## WORK ITEM:
Within the entries below, find every line that has the string "ENTRE", then copy it.

## EXERCISE INPUTS:
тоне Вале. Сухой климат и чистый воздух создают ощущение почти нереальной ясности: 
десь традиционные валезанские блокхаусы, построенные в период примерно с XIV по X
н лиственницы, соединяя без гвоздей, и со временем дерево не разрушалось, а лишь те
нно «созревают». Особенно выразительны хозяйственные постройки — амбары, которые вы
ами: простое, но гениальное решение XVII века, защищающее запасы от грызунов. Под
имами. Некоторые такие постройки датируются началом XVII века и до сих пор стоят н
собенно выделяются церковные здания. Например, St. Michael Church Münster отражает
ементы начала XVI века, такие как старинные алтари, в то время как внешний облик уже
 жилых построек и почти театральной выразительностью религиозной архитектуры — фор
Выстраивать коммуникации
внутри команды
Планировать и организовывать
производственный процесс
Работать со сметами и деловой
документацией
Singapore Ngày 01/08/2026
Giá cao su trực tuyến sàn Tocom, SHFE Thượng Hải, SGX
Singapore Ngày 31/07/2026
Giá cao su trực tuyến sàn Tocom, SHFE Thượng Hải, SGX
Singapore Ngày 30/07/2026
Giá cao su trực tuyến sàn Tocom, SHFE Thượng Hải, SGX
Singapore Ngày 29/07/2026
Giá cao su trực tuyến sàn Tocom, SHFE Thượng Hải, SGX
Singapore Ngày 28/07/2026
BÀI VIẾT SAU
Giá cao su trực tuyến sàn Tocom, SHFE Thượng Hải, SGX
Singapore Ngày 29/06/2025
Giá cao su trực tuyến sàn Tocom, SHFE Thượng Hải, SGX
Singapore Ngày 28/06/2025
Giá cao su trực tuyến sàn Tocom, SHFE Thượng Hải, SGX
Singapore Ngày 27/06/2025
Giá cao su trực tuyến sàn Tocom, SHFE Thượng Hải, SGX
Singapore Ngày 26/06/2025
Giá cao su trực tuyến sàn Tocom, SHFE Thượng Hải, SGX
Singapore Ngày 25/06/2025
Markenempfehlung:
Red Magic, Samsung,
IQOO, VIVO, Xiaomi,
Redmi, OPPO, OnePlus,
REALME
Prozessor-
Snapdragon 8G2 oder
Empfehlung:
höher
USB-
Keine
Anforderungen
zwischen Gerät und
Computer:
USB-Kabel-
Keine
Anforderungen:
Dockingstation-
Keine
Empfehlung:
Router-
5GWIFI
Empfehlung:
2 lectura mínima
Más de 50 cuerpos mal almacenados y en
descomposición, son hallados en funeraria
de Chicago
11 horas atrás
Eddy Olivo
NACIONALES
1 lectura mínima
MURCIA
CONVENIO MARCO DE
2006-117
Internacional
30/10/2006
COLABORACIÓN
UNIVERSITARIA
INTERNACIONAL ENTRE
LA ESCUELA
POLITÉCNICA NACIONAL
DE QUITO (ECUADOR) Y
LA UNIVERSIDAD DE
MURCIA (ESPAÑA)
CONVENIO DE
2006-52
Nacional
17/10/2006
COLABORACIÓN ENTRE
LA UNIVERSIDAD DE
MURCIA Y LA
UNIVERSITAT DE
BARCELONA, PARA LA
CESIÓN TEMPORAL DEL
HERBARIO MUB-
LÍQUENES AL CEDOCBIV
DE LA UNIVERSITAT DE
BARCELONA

## RESPONSE AREA:
INTERNACIONAL ENTRE
COLABORACIÓN ENTRE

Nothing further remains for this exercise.